# [Supplied text]

Getting through the data maze

Scientists working in the areas of gene and protein research are being increasingly overwhelmed by the vast amounts of data being produced, says Carl-Johan Ivarsson. Can computer software offer a way to tame this problem of information overload and allow scientists to analyse the data themselves?

GENE expression profiling is an important way of studying a wide variety of diseases such as breast cancer and leukaemia. Broadly speaking, gene expression profiling refers to the measurement of the activity (the expression) of tens of thousands of genes at once, to create a global picture of cellular function. These profiles can then, for example, be used to distinguish between cells that are actively dividing, or to show how the cells react to a particular treatment.

The problem facing researchers working in this specific area of molecular biology, however, lies in the vast amount of data that is created by gene expression experiments. With such a large volume of data to consider, it is impossible to derive any real biological meaning from these findings with the naked eye alone, which means that sophisticated data algorithms need to be developed in order for researchers to interpret the data effectively.

Stored data entries:
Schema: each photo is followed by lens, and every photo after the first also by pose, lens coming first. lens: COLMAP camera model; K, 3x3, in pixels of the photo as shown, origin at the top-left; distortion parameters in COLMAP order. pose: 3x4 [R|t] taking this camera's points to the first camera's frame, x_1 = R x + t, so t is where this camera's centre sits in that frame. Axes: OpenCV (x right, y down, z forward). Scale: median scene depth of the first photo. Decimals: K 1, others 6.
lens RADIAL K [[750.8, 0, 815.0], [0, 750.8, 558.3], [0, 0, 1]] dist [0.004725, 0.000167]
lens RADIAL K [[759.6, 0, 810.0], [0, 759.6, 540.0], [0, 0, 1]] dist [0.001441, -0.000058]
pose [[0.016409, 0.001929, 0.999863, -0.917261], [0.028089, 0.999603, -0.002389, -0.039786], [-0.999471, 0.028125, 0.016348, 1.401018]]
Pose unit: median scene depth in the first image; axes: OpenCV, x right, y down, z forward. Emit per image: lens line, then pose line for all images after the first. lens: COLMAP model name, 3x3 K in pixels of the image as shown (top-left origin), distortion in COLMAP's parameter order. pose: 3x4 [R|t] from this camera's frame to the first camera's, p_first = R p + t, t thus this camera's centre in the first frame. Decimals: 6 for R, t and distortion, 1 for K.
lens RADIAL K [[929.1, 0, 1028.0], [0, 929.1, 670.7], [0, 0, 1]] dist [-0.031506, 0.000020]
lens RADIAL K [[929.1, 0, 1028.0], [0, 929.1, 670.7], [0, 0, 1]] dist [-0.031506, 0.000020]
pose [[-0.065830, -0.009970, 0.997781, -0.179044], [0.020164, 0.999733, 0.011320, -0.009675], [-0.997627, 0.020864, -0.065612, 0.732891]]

# [Problem]
Retype the passage of the text on gene expression data from "Getting through the" to "a particular treatment.".

# [Result of this exercise]
Getting through the data maze

Scientists working in the areas of gene and protein research are being increasingly overwhelmed by the vast amounts of data being produced, says Carl-Johan Ivarsson. Can computer software offer a way to tame this problem of information overload and allow scientists to analyse the data themselves?

GENE expression profiling is an important way of studying a wide variety of diseases such as breast cancer and leukaemia. Broadly speaking, gene expression profiling refers to the measurement of the activity (the expression) of tens of thousands of genes at once, to create a global picture of cellular function. These profiles can then, for example, be used to distinguish between cells that are actively dividing, or to show how the cells react to a particular treatment.